Graham looked up and tried to find Fellin’s eyes, but he couldn’t make out any of his features in the dark night. His face was a black smudge like the artist had just given up on the facial details to save time. Graham looked for his coach - the one that had given him a beer when he almost cried and who remembered what it was like to be a player.
“Coach?”
“Go back in there and finish this.”
Fellin turned and was gone. Graham felt radioactive with the ten foot buffer between him and everyone else. Everyone else had congregated down at the other end leaving Graham alone in the dark. He leaned his elbows on his knees and cycled through all his options like a sick game of wheel of fortune - pitch, not pitch, give up, claim injury, go back to the minors, go back in and get lit up.
He remembered little league games and high school championships. He had some losses and some bad games, but he had never been through anything like this. He had always had a team behind him, a coach to fall back on. He had never been alone like this, sitting in the dark like a failure. He had been naturally athletic and so in love with baseball that the work had been easy. He had to go back in or risk losing his chance at the majors forever. He tried to put himself in Fellin’s shoes and wondered whether there was some grand lesson he was supposed to be learning.
His mind raced round and round like a frightened bunny dodging traffic as he searched for an answer. The darkness wrapped around him like an anaconda, pulling him down, deeper and deeper into the underneath. Graham knew he should fight back, but it was easier here, in the dark where nothing was his fault. It was easier here, in the dark, away from the spotlights on the field highlighting his every flaw.
And then his phone lit up, its small electric glow visible through the top of his duffle bag, a beacon piercing the darkness. A text message from his only other love - a love that couldn’t compete with baseball, but a love nonetheless. The blue glow cast artificial shadows on Graham’s face. The sender’s name was displayed only as “Steph.” The text message read: “I love all of you. The good. The bad. The light. And the dark. ”

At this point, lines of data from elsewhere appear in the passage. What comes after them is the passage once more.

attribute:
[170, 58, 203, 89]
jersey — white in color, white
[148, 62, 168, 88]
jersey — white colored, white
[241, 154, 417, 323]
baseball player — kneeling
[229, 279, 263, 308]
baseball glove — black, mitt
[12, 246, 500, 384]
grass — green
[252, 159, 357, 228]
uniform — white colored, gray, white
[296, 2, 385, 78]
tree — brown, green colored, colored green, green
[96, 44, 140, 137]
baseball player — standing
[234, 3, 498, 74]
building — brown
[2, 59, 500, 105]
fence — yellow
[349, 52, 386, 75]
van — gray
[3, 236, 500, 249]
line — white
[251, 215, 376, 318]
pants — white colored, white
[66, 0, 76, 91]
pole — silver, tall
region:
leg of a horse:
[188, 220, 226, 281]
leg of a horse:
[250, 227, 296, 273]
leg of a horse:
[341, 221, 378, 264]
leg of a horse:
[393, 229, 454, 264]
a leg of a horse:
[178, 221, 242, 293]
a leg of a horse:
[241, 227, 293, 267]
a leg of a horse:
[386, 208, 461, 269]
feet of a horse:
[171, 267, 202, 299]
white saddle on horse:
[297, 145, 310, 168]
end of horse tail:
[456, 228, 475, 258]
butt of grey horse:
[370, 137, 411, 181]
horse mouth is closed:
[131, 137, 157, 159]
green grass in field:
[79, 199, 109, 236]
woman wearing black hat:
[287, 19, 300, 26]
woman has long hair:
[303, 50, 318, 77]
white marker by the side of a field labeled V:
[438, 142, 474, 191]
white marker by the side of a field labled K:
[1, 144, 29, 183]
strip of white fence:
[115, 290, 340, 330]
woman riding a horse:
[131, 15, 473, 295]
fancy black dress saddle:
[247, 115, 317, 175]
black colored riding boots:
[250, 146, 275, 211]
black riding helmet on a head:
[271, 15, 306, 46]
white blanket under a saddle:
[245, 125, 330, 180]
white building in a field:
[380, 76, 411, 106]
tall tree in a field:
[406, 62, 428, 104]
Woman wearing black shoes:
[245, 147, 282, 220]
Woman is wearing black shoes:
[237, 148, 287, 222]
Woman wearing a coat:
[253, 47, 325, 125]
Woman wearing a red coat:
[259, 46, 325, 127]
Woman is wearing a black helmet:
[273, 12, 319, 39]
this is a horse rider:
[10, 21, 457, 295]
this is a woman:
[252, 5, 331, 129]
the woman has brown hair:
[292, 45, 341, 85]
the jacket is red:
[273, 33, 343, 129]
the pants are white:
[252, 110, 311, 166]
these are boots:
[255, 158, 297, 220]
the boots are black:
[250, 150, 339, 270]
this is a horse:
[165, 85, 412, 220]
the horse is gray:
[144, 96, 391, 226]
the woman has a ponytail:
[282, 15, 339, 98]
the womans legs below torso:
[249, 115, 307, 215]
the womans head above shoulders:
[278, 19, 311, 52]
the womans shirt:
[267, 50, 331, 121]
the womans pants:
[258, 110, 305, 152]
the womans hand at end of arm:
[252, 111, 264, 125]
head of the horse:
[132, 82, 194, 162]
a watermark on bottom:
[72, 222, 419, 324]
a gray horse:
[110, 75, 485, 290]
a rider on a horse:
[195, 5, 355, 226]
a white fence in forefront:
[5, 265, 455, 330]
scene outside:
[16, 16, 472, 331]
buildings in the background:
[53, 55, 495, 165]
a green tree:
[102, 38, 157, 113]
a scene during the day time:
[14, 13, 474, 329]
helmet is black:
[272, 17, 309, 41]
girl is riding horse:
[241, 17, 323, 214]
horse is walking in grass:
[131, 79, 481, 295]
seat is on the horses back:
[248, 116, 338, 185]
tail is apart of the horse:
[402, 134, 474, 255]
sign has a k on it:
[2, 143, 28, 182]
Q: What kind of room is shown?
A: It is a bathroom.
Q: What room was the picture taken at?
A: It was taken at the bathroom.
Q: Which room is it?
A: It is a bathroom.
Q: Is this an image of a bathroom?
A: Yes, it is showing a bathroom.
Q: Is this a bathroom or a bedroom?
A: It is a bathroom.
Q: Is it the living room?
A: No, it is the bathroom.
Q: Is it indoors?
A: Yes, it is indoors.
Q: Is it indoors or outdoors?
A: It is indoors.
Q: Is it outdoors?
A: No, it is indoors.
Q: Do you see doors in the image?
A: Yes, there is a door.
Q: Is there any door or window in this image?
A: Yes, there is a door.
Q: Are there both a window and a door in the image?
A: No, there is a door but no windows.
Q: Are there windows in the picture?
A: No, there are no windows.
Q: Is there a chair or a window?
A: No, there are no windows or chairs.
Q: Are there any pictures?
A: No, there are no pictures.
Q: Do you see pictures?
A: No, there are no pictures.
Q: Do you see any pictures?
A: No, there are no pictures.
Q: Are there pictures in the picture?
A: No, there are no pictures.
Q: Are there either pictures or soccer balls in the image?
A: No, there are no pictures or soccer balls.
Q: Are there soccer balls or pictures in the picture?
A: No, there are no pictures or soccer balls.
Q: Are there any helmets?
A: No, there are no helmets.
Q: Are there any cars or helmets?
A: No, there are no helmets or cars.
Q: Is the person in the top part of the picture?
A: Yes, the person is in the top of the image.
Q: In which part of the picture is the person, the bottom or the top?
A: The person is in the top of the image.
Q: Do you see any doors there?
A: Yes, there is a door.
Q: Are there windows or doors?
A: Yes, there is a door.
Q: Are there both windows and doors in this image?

Graham had little experience with unconditional love, but he knew that when he was at his worst - like now when he blew a 3-run lead in the 7th because his curve no longer dipped and danced - both Steph and baseball still loved him. He could stand stripped bare in front of either, ashamed and trying to hide his worst faults and his darkest secrets and still they would accept him. Steph still loved him, even though Graham treated him like a dirty secret, the equivalent of a gambling addiction or an STD. Steph was a deeply held secret like kissing boys in the back of your car in the darkest part of the night and liking it.
The phone screen went dark at the same time as the stadium lights started firing back on one by one. Graham stood up and soaked in everything shown in the daylight bright stadium: the broken seed shells forming a crunchy carpet, the buckets of bubblegum, the fans on their feet cheering louder for the light than they ever had for any player. Graham climbed out of the shadowed dugout and walked onto the lighted field that felt like home again. Fellin mawed gum from his post, the bullpen was funereal, the infield blurred into the background, and the catcher threw down a sign with a frigid blast, but still Graham felt at home on the rubber. He would always come back to baseball, his first unconditional love.
He shook off the first sign: a fastball. He waited for the sign he wanted: a curve. He came set, feeling every part of his body aligned and vibrating in one unison frequency. He coiled his body and released a perfect pitch knowing without having to watch that the ball would dive deep right before the bat swung over the top of the ball with a clean whiff.